Afin d’éviter le scénario tendanciel d’une aggravation verticale et horizontale du conflit, qui pourrait s’étendre de l’Ukraine aux Balkans, il serait judicieux de réfléchir à une alternative systémique pour éviter cette fuite en avant préjudiciable à l’ensemble de l’Europe. L’ordre géopolitique exclusif euro-atlantique est en effet obsolète pour promouvoir un ordre continental stable à l’échelle européenne et eurasienne. Avec le conflit en Ukraine, il est clair qu’il n’y aura pas de retour en arrière, car le changement géopolitique global vers un monde multicentrique s’est définitivement accéléré. L’élargissement de l’OTAN et de l’UE est désormais impossible dans l’étranger proche de la Russie, sans risquer une escalade militaire du conflit, et de plus en plus incertain dans les Balkans. L’UE et l’OTAN ne pourront plus structurer unilatéralement et exclusivement l’ordre spatial et géopolitique du continent européen et eurasien.
Pour stabiliser l’Europe, il n’y a pas d’autre solution que d’abandonner la doctrine de l’expansion de l’OTAN et de l’UE et de promouvoir une sécurité plus équilibrée et inclusive pour toutes les nations du continent européen, y compris la Russie et la Serbie et les différentes entités du monde serbe. Idéalement, la négociation d’une nouvelle architecture géopolitique européenne, incluant non seulement la Russie mais aussi les États des Balkans, en particulier la Serbie, s’appuierait plus solidement sur le modèle d’une Europe des nations souveraines et sur le principe de l’équilibre géopolitique, en alternative à une Europe intégrée dans un espace euro-atlantique (OTAN-UE) excluant la Russie. En définitive, il s’agit aussi de retrouver les négociations classiques sur les équilibres européens qui ont inauguré les grands ordres spatiaux successifs en Europe, des traités de Westphalie (1648) au traité de Moscou (1990), en passant par le Congrès de Vienne (1814-1815), précaires et temporaires mais préférables à une escalade militaire croissante.
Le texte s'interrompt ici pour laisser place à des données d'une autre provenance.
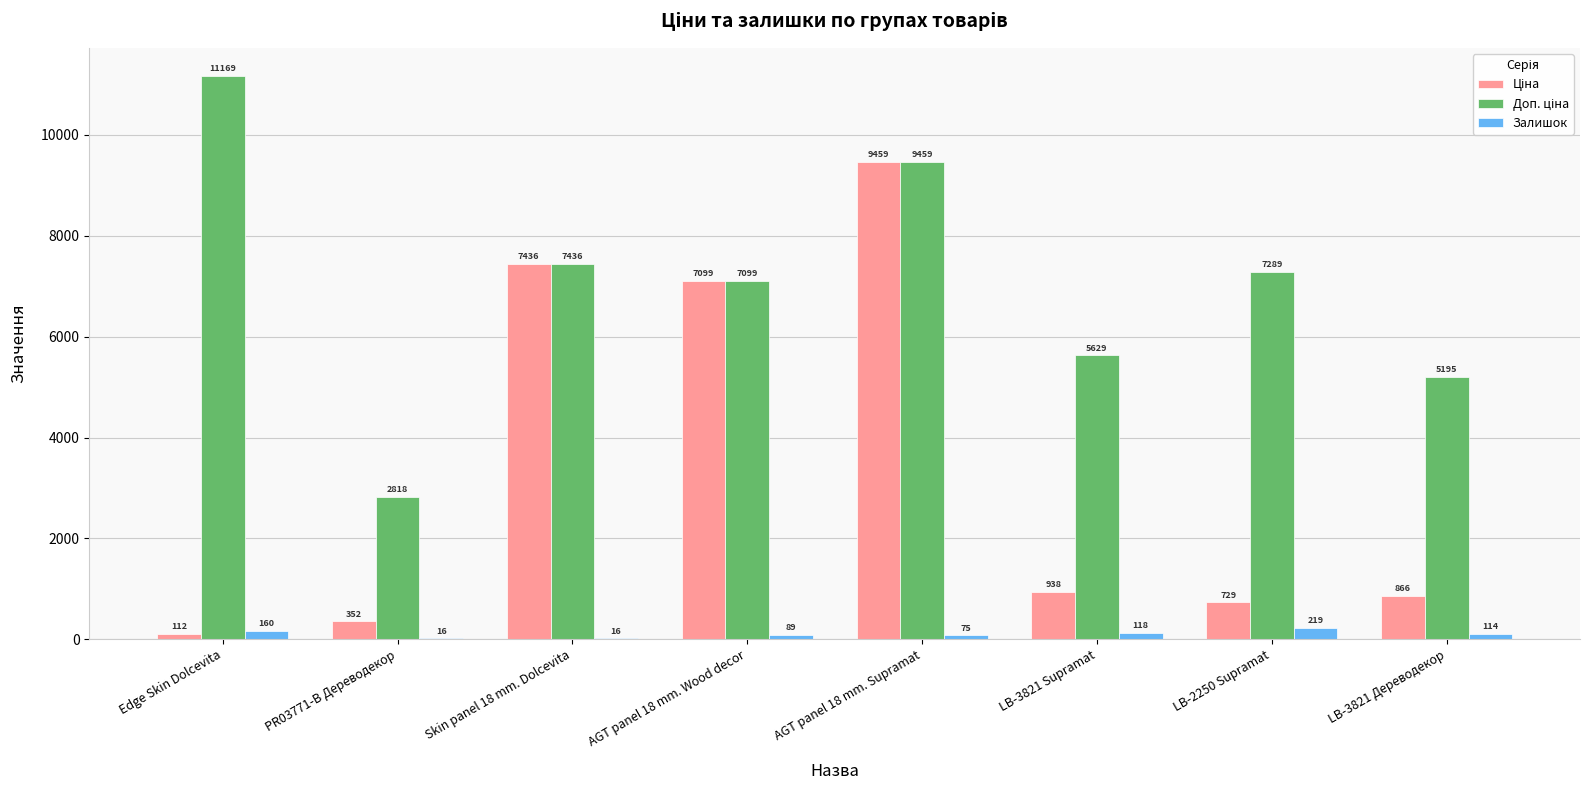

How many series are shown in this chart?

3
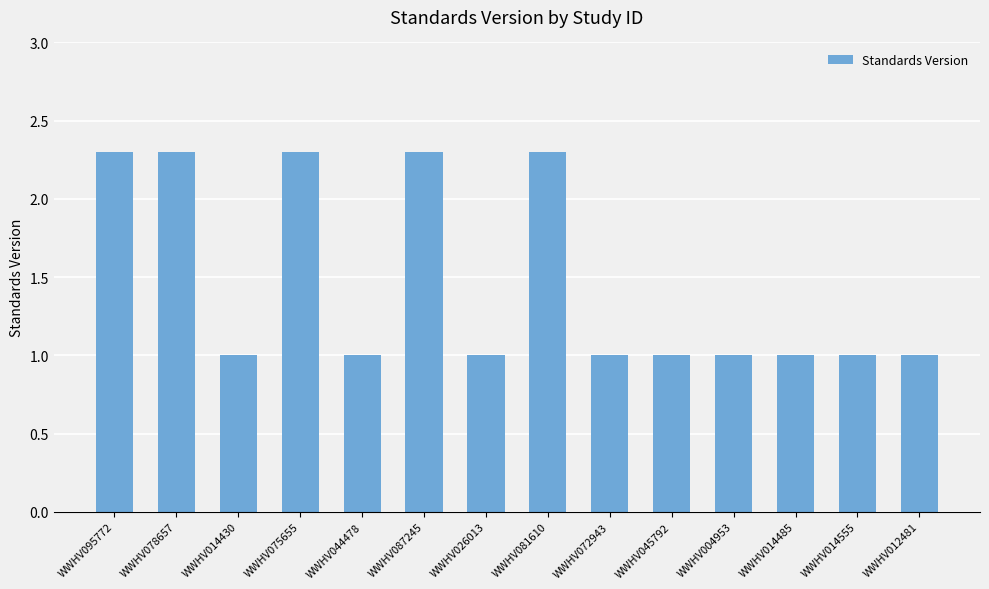

Reading left to right, list all the values displayed in this chart.

2.3	2.3	1.0	2.3	1.0	2.3	1.0	2.3	1.0	1.0	1.0	1.0	1.0	1.0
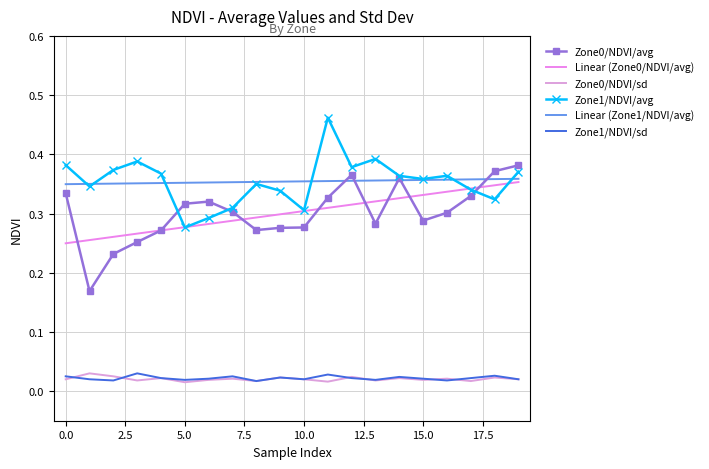

True or false: Linear (Zone0/NDVI/avg) and Linear (Zone1/NDVI/avg) cross at least once.

False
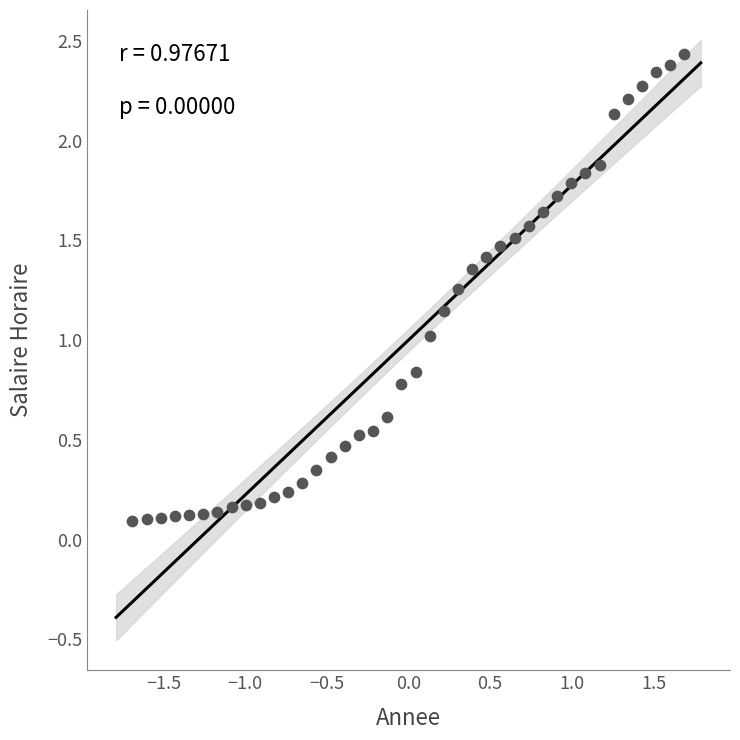

What is the range of X values (max minus min)?

3.4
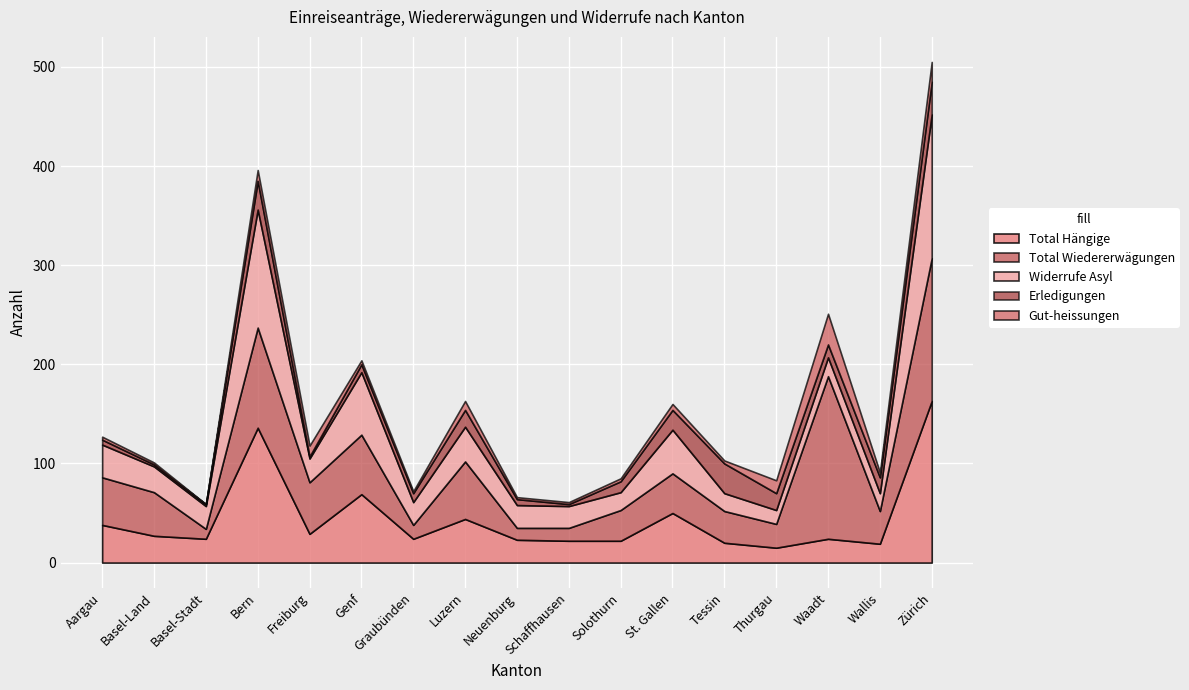

How many distinct data groups are displayed?

5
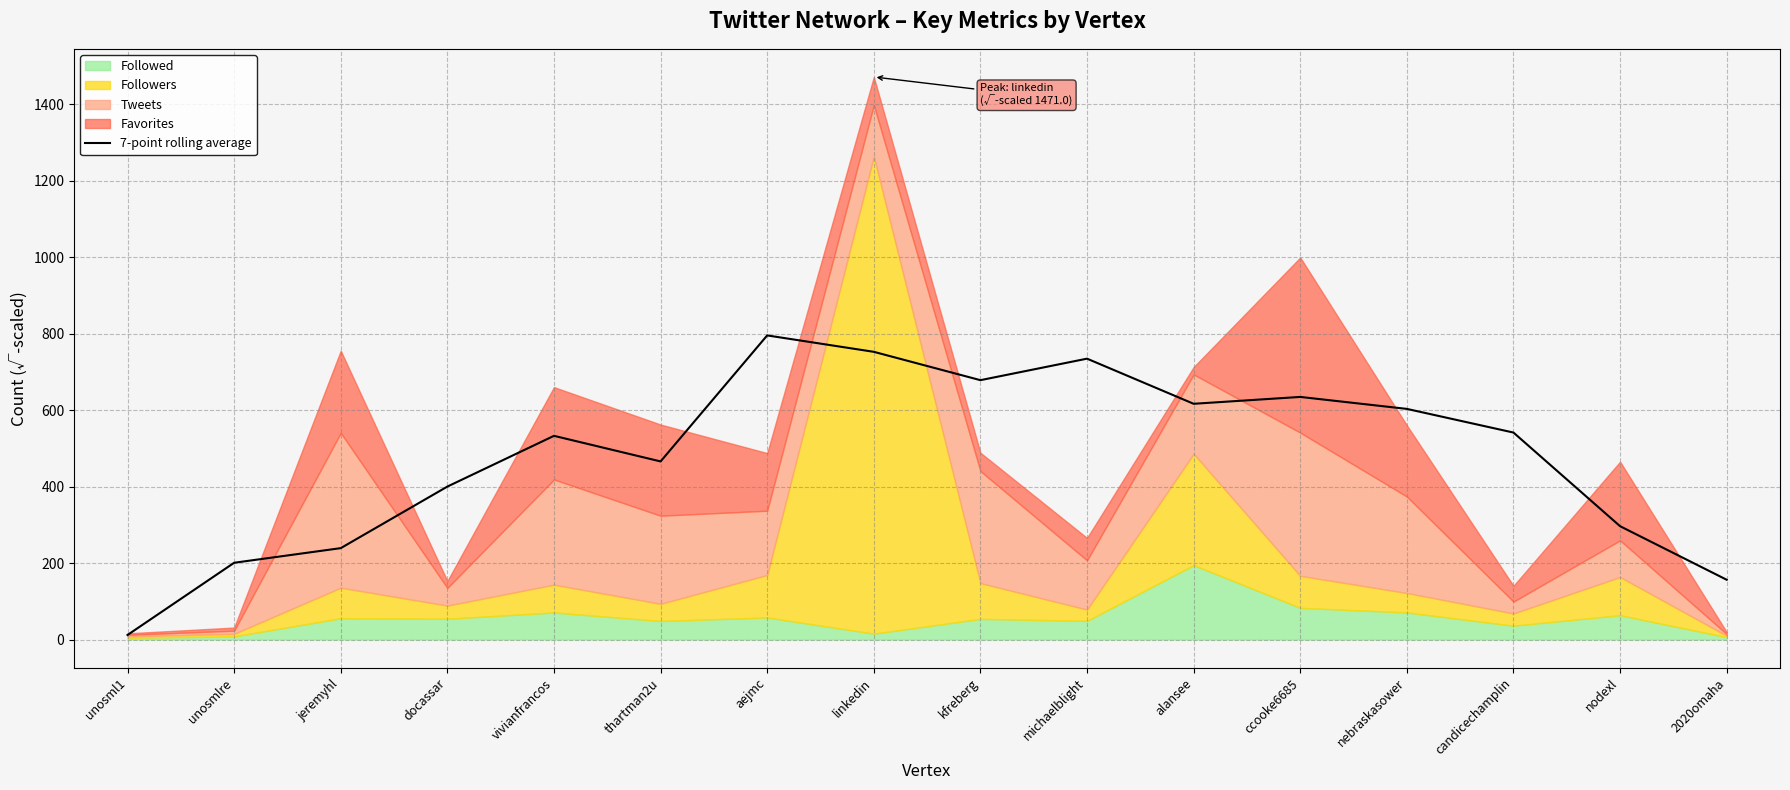

Where is the data nearest to the value 403?

docassar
La France gagnerait à retrouver sa position de puissance d’équilibre, héritée de la vision du général de Gaulle. Dans ce contexte, elle aurait intérêt à se rapprocher de la Russie, mais aussi du monde serbe dans la perspective de cette nouvelle architecture géopolitique européenne, comme alternative à l’intégration dans le système exclusif euro-atlantique en crise, qui aggrave les conflits et enferme la France dans la périphérie euro-atlantique.
Dans cette configuration, la stabilisation des Balkans passe par un rapprochement logique entre les différentes entités fragmentées du monde serbe – Serbie, Republika Srbska et Serbes du Kosovo – entités issues de l’ancien ordre unipolaire après la destruction de la Yougoslavie, selon le principe d’autodétermination. Dans ce contexte, la condamnation du président Milorad Dodik qui résiste au centralisme abusif des autorités fédérales de Bosnie-Herzégovine est une décision qui non seulement aggrave les fractures géopolitiques en Bosnie Herzégovine, mais reflète des objectifs géopolitiques euro-atlantistes qui appartiennent à une configuration obsolète. Le président Milorad Dodik n’est pas isolé dans sa démarche et dispose de soutiens politiques croissants dans les Etats voisins, en Serbie et en Hongrie mais aussi dans les partis politiques des Etats membres de l’UE qui défendent le modèle d’Europe des nations.